Ein BEA-Freibetrag für seinen Sohn wurde in den Steuerbescheiden für 2016 und 2017 nicht berücksichtigt, weil die Mutter beantragt hatte, diesen auf sie zu übertragen. Das FA war der Meinung, der vom Vater geltend gemachte Betreuungsumfang (2016: 45 Tage; 2017: 55 Tage) sei nicht ausreichend. Das FG war da anderer Meinung.
2. Entscheidung
Nach § 32 Abs. 6 S. 9 EStG scheidet eine Übertragung des BEA-Freibetrags aus, wenn der Übertragung widersprochen wird, weil der Elternteil, bei dem das Kind nicht gemeldet ist, Kinderbetreuungskosten trägt oder das Kind regelmäßig in einem nicht unwesentlichen Umfang betreut. Bei der Auslegung des Tatbestandsmerkmals der „nicht unwesentlichen“ Betreuung folgte das FG den Grundsätzen der Rechtsprechung des BFH (8.11.17, III R 2/16). Danach bestehen grundsätzlich keine Bedenken, bei einem Betreuungsanteil von jährlich durchschnittlich 10 % von einem ausreichenden Betreuungsumfang auszugehen.

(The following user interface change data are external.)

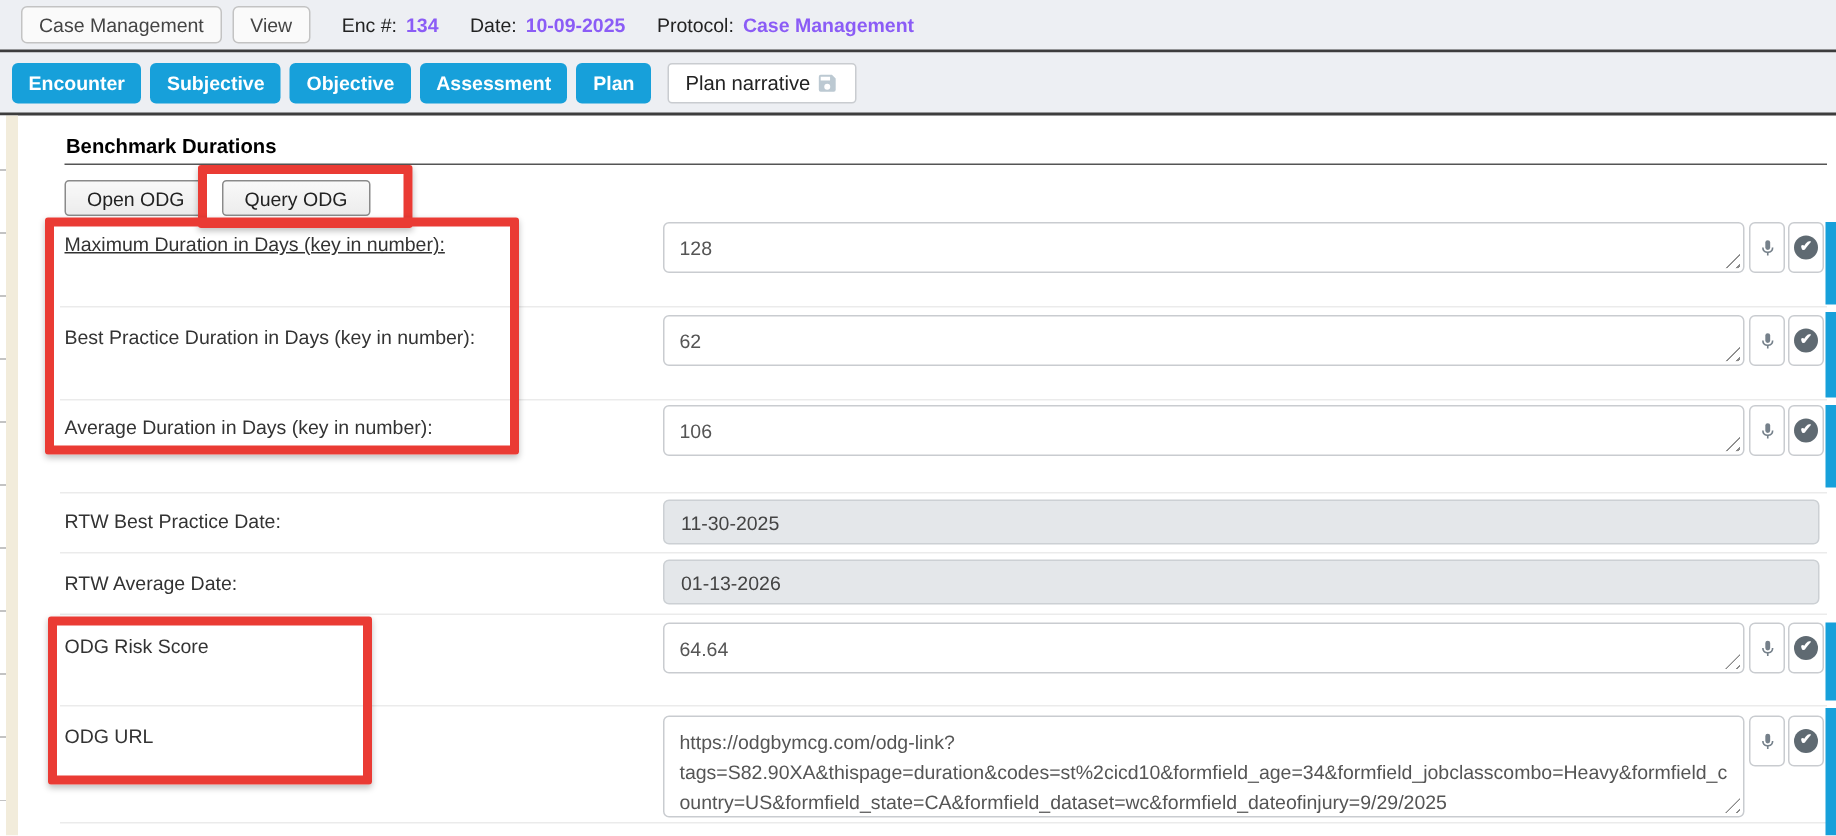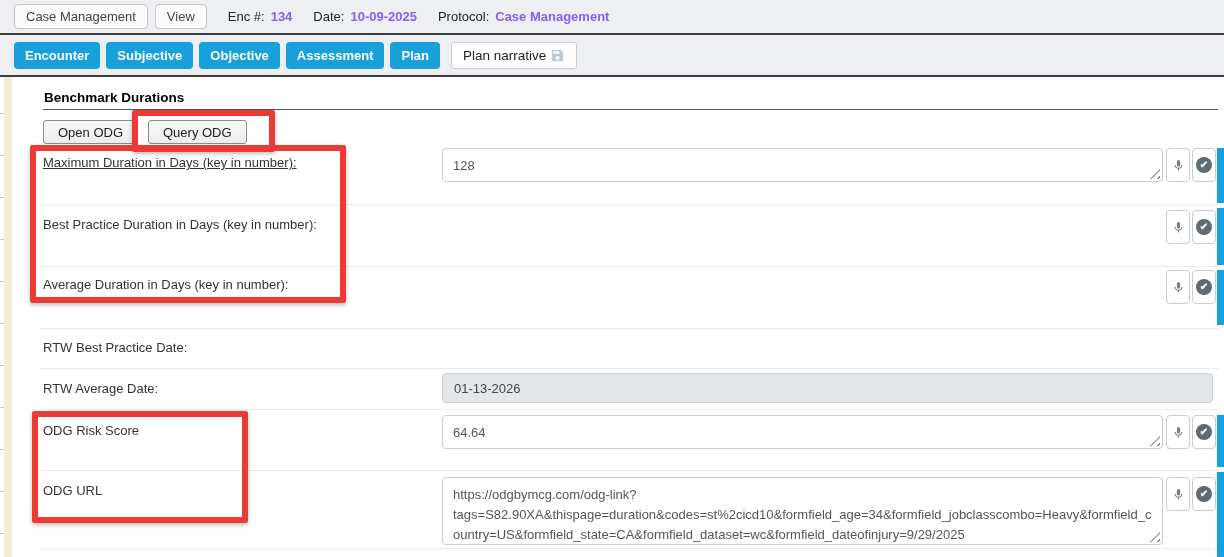--- a/index.html
+++ b/index.html
@@ -19,7 +19,7 @@
 
   .tabbar { position:absolute; left:0; top:35px; width:1224px; height:42px;
             background:#edeff3; border-bottom:2px solid #3d3d3d;
-            display:flex; align-items:center; padding-left:14px; gap:6px; }
+            display:flex; align-items:center; padding-left:8px; gap:6px; }
   .tab { background:#17a0da; color:#fff; font-weight:700; font-size:13px;
          border:none; border-radius:4px; padding:6px 11px; cursor:pointer; }
   .whitebtn { background:#fff; border:1px solid #c9ccd0; border-radius:3px;

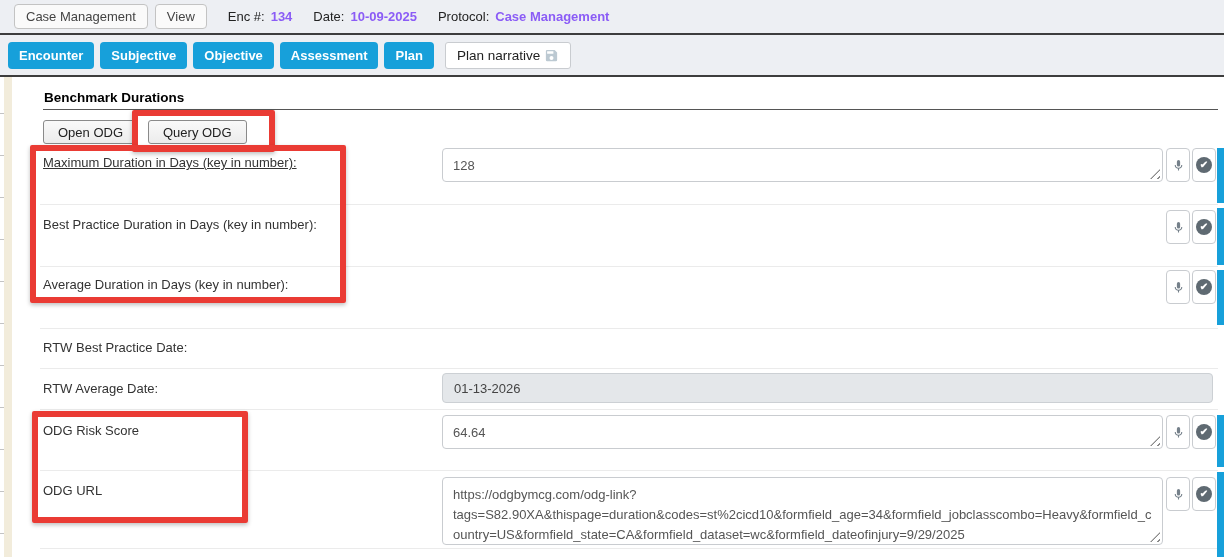--- a/index.html
+++ b/index.html
@@ -144,6 +144,10 @@
   <div class="bluebar" style="top:148px; height:55px;"></div>
 
   <div class="lbl" style="top:217px;">Best Practice Duration in Days (key in number):</div>
+  <div class="ta-wrap" style="top:210px; height:34px;">
+    <textarea class="val" style="">62</textarea>
+    <div class="grip"></div>
+  </div>
   <button class="sqbtn mic-col" style="top:210px;">
     <span>
         <svg width="13" height="13" viewBox="0 0 24 24" fill="#75808a">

Im Streitfall war strittig, wie die 10 %-Grenze in zeitlicher Hinsicht zu bestimmen ist und ob auch Tage voll mitzählen, an denen das Kind nur an einem Teil des Tages betreut wird. Hierzu hat das FG zugunsten des Vaters entschieden. Einzelne Betreuungstage zählen auch dann, wenn sie nicht volle 24 Stunden umfassen. Dies gilt zumindest, wenn die Betreuungszeit ‒ wie im Streitfall ‒ deutlich mehr als 12 Stunden beträgt und damit über reine Besuchszwecke hinausgeht. Alles andere würde ggf. auf eine stundengenaue Protokollierung hinauslaufen und den angestrebten Vereinfachungszweck konterkarieren.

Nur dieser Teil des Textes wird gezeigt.